┏━━

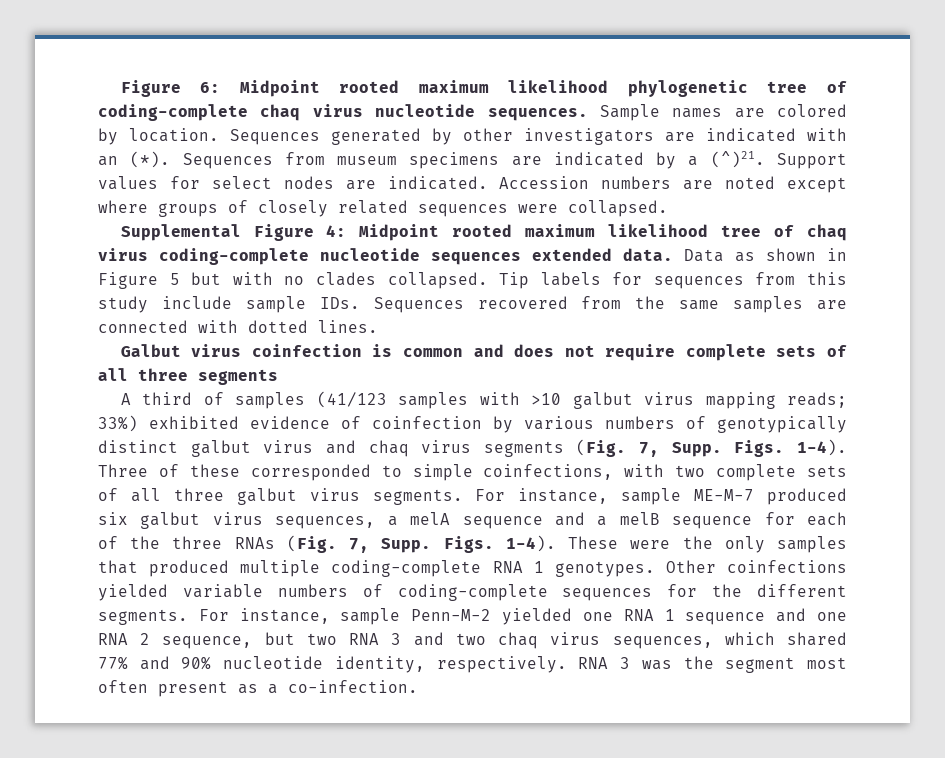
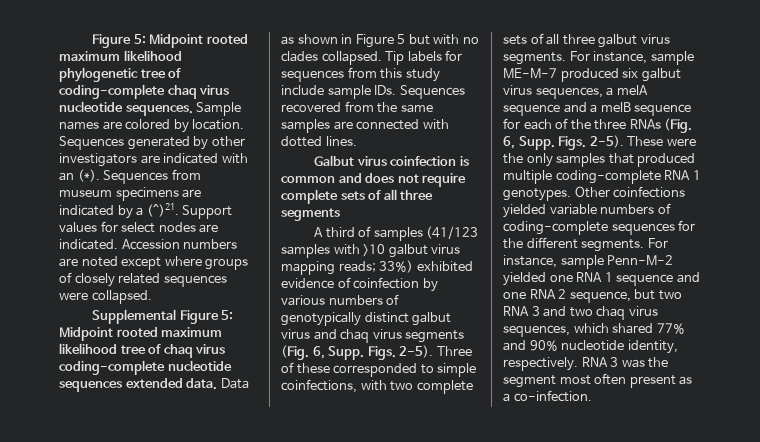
[120,80,221,97] Figure 6: -> [92,34,146,48] Figure 5:
[326,225,347,237] 4: -> [221,310,234,320] 5:
[639,439,847,457] 7, Supp. Figs. 1-4). -> [312,345,434,360] 6, Supp. Figs. 2-5).
[349,535,556,553] 7, Supp. Figs. 1-4). -> [503,135,624,150] 6, Supp. Figs. 2-5).

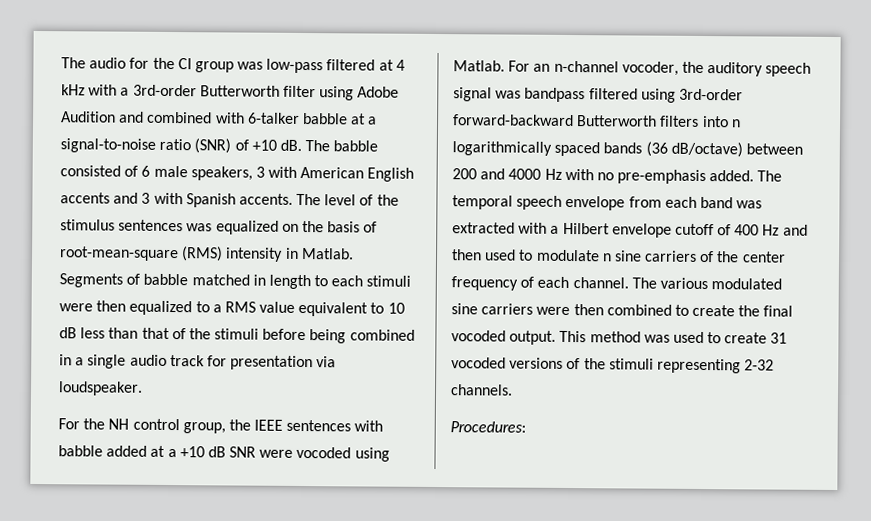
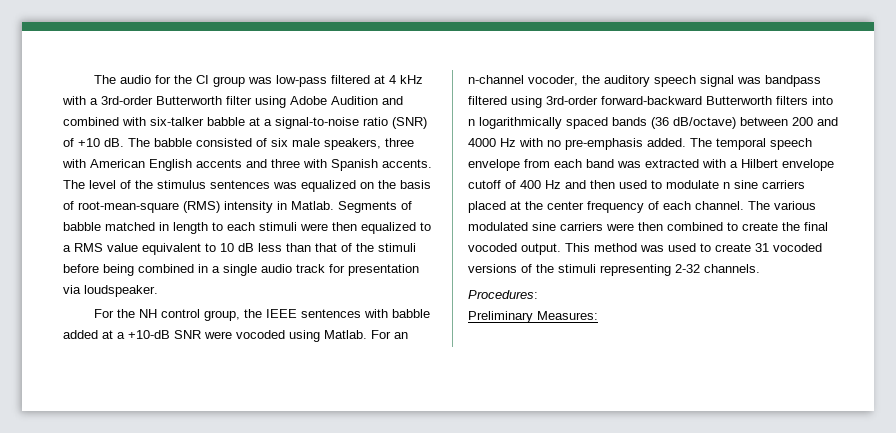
[247,112,300,124] 6-talker -> [150,117,204,126] six-talker
[141,165,151,177] 6 -> [271,138,288,147] six
[255,166,265,178] 3 -> [385,138,414,147] three
[141,192,151,204] 3 -> [271,159,300,168] three
[179,446,226,458] +10 dB -> [128,330,170,339] +10-dB
[699,250,715,263] of -> [468,201,521,213] placed at
(526, 427) none -> [468,311,598,323] // Preliminary Measures:

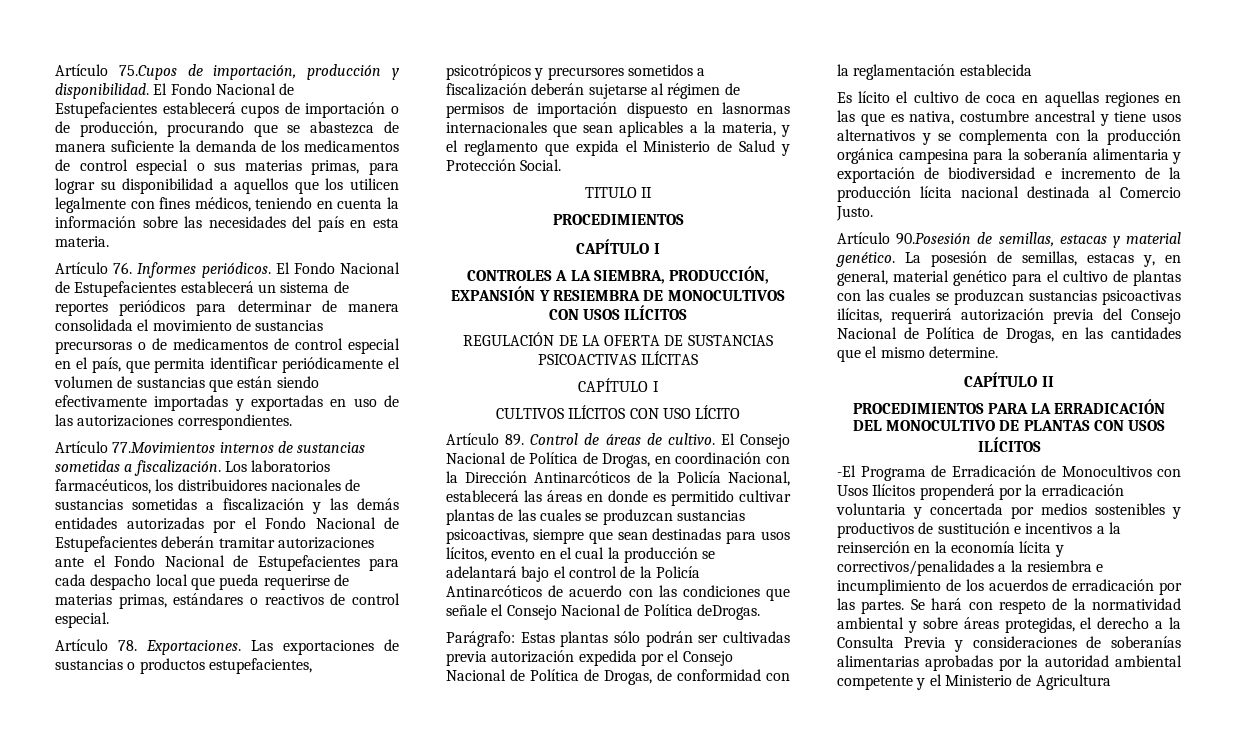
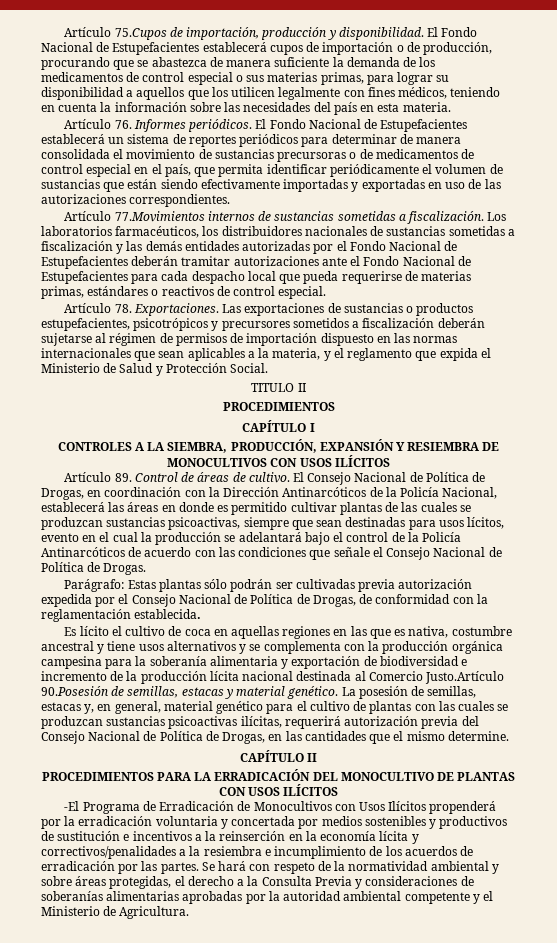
[722,102,790,114] lasnormas -> [394,333,458,343] las normas
[463,332,773,346] [538,351,698,365] [578,378,659,392] [495,405,741,419] // REGULACIÓN DE LA OFERTA DE SUSTANCIAS PSICOACTIVAS ILÍCITAS // CAPÍTULO I // CULTIVOS ILÍCITOS CON USO LÍCITO -> (390, 461) none
[696,604,760,620] deDrogas. -> [87,562,147,575] de Drogas.
[959,64,1032,76] establecida -> [134,609,202,619] establecida.
[836,206,873,221] [837,232,890,244] Justo. // Artículo -> [425,671,505,684] Justo.Artículo
[1035,674,1111,690] Agricultura -> [119,906,190,919] Agricultura.

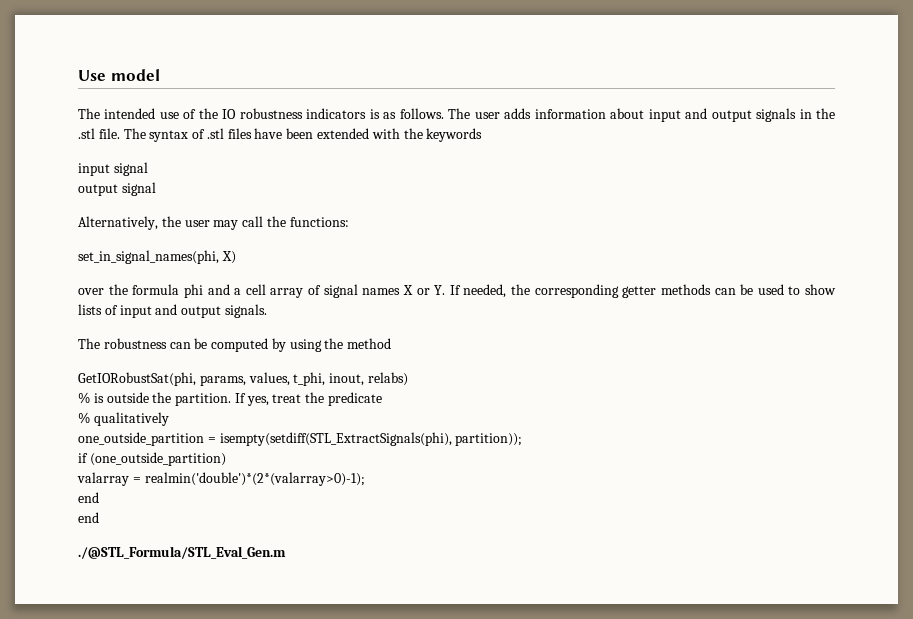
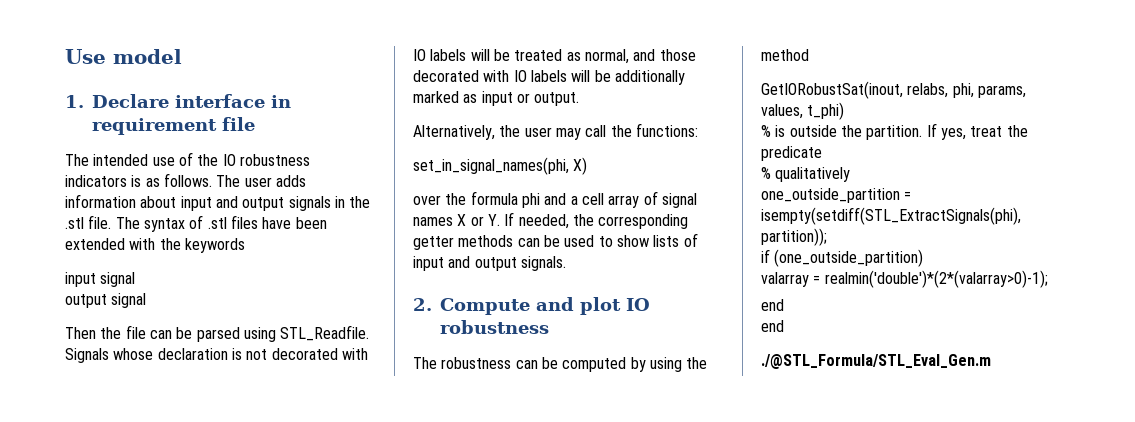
(160, 75) none -> [65,94,291,108] [92,117,255,135] // 1. Declare interface in requirement file
(156, 189) none -> [65,325,370,342] [65,348,368,363] [413,49,696,64] [413,70,685,85] [413,91,580,106] // Then the file can be parsed using STL_Readfile. Signals whose declaration is not decorated with IO labels will be treated as normal, and those decorated with IO labels will be additionally marked as input or output.
(267, 311) none -> [413,297,650,315] [440,320,549,334] // 2. Compute and plot IO robustness
[78,372,408,386] GetIORobustSat(phi, params, values, t_phi, inout, relabs) -> [761,81,1026,99] [761,102,845,120] GetIORobustSat(inout, relabs, phi, params, values, t_phi)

┗━━

**Problem to work on:**
Scan the material for the string "three". Copy each line where it appears.

**Task output:**
[255,166,265,178] 3 -> [385,138,414,147] three
[141,192,151,204] 3 -> [271,159,300,168] three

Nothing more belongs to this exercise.